- [EXERCISE]:
Your answer should be every line of the records that contains the word "linejoin", copied as it stands.

- [THE RECORDS]:
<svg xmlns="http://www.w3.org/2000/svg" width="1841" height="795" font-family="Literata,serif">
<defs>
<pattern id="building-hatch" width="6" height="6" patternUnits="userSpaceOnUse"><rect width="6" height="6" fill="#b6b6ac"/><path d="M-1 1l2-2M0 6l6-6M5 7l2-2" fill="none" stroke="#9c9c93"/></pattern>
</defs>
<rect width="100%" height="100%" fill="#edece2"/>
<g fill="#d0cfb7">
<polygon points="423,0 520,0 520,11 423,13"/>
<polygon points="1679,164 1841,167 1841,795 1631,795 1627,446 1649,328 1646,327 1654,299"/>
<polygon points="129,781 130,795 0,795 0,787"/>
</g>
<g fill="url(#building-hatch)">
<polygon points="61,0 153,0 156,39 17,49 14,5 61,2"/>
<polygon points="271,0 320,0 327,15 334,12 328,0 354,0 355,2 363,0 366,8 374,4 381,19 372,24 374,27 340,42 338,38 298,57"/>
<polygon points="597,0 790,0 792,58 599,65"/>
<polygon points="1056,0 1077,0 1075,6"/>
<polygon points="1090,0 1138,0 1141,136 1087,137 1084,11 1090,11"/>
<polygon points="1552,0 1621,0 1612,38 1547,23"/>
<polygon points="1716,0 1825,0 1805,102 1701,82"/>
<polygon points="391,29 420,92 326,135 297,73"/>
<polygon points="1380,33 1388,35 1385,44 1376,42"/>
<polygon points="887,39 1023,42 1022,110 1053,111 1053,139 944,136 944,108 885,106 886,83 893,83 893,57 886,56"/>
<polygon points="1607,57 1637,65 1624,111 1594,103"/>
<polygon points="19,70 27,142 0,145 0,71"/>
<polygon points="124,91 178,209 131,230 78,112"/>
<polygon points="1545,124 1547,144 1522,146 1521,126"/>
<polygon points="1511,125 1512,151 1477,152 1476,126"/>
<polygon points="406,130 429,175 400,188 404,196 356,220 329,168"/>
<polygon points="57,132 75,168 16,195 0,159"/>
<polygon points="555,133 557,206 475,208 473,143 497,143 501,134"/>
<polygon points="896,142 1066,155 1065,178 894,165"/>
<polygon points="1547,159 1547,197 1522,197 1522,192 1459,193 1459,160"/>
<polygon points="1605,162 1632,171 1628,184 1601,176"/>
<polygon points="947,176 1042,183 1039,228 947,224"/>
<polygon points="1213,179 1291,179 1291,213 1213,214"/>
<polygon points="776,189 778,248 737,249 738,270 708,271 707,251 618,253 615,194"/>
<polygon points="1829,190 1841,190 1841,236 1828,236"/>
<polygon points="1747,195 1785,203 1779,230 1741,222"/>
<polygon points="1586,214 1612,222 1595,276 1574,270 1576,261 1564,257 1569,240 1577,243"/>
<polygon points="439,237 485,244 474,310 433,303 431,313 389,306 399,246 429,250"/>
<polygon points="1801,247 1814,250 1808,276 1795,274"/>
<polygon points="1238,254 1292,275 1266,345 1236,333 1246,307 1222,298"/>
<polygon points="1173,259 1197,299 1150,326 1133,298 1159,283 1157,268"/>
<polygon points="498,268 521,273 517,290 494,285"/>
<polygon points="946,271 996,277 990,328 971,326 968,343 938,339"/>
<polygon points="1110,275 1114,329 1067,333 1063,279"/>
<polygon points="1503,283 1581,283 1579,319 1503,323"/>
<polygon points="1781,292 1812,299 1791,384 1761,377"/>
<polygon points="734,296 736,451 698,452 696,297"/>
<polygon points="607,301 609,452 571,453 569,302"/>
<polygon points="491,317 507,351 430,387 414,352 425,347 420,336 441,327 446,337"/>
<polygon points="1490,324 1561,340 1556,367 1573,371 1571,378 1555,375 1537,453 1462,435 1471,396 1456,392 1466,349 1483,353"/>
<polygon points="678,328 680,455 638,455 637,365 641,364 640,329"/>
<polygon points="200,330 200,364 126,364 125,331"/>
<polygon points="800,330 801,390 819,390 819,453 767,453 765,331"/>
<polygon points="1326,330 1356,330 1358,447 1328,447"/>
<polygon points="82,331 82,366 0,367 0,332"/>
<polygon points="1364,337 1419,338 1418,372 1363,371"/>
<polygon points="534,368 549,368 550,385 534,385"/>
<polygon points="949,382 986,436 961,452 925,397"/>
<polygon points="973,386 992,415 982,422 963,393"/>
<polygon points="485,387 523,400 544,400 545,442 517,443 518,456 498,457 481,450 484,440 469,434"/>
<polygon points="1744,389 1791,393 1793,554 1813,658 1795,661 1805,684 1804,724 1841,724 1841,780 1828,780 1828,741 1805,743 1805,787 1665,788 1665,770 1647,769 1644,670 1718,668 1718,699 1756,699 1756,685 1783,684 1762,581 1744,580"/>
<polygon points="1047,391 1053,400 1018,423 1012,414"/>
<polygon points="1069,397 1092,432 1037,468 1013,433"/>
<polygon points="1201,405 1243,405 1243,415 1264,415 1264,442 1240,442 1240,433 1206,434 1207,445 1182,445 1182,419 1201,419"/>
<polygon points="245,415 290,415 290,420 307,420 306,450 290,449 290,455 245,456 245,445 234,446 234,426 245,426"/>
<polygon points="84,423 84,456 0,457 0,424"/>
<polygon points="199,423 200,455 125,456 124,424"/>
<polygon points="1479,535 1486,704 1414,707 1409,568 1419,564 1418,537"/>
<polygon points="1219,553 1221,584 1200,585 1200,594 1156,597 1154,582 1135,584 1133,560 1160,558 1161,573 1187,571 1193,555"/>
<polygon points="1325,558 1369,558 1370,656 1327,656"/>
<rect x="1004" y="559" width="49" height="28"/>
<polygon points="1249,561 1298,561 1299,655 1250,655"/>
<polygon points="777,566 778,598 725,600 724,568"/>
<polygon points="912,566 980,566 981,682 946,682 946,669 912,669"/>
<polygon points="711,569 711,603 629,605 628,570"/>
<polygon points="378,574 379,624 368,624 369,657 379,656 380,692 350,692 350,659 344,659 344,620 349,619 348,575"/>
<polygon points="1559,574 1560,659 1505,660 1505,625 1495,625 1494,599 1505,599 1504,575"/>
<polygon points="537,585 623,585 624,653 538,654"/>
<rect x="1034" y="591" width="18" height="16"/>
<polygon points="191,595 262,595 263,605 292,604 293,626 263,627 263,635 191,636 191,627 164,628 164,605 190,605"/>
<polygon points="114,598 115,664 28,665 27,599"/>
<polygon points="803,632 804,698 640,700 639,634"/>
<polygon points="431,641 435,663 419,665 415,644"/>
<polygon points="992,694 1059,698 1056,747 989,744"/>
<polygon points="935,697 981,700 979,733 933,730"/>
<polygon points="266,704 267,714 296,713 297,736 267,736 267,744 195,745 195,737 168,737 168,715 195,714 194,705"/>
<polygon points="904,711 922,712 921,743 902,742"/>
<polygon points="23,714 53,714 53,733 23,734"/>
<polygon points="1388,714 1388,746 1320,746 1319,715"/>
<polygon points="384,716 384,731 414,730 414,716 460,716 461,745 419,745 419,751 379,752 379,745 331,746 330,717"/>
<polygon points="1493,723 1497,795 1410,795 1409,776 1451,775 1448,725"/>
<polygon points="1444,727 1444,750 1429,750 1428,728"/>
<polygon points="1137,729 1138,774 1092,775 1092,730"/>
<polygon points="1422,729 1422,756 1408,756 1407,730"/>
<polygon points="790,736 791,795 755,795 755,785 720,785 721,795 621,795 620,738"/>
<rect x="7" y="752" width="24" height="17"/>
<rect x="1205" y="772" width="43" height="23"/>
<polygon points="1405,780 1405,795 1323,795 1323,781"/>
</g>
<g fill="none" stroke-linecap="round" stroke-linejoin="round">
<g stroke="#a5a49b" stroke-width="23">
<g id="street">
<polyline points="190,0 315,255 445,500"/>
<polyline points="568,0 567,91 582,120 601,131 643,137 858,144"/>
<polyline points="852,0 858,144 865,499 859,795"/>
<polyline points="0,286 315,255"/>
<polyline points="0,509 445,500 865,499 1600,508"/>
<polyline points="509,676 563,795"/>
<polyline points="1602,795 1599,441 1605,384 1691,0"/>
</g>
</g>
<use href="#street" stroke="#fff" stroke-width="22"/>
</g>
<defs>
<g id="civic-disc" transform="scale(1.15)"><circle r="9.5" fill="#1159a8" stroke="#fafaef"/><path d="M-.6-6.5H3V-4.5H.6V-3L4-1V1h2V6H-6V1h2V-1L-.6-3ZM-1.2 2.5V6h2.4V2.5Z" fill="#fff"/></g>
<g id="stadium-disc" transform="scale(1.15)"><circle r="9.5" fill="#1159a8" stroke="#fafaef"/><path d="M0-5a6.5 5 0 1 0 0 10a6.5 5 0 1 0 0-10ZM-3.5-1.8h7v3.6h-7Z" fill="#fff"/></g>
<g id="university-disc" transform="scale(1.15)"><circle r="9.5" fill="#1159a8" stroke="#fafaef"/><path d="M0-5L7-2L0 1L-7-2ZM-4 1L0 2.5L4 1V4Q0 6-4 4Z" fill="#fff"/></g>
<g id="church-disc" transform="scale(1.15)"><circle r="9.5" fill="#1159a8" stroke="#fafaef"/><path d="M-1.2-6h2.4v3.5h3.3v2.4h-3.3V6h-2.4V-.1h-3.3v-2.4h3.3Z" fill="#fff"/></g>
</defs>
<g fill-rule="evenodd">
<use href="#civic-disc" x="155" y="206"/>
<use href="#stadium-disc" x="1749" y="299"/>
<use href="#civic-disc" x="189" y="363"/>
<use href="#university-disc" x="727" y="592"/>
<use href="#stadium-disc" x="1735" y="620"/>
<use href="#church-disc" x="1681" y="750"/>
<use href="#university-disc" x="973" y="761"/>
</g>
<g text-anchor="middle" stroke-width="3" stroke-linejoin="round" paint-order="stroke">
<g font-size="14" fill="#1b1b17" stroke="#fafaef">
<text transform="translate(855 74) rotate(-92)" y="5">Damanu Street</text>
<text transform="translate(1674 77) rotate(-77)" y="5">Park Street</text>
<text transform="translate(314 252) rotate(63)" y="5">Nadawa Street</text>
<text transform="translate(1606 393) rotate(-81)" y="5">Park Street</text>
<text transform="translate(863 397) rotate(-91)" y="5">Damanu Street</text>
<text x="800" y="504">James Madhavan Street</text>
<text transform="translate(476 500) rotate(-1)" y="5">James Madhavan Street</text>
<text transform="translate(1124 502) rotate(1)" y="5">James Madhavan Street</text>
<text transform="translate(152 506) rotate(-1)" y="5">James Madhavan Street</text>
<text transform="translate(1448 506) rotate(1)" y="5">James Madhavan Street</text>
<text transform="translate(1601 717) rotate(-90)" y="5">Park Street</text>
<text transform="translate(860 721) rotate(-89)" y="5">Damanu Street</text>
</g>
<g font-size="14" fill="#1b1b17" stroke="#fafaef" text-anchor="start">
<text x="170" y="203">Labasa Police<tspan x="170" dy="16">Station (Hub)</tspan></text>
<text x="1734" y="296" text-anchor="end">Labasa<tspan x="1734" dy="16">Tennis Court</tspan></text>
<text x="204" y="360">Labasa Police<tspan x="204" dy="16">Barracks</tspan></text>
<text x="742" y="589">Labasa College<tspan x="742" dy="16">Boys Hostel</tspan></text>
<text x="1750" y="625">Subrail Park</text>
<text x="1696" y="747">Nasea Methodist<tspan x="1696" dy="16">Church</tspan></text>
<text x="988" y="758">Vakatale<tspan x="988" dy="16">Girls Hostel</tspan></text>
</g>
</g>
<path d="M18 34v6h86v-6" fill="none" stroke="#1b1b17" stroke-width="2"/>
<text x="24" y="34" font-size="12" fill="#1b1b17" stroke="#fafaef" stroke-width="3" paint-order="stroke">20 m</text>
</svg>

- [SOLUTION TO THE EXERCISE]:
<g fill="none" stroke-linecap="round" stroke-linejoin="round">
<g text-anchor="middle" stroke-width="3" stroke-linejoin="round" paint-order="stroke">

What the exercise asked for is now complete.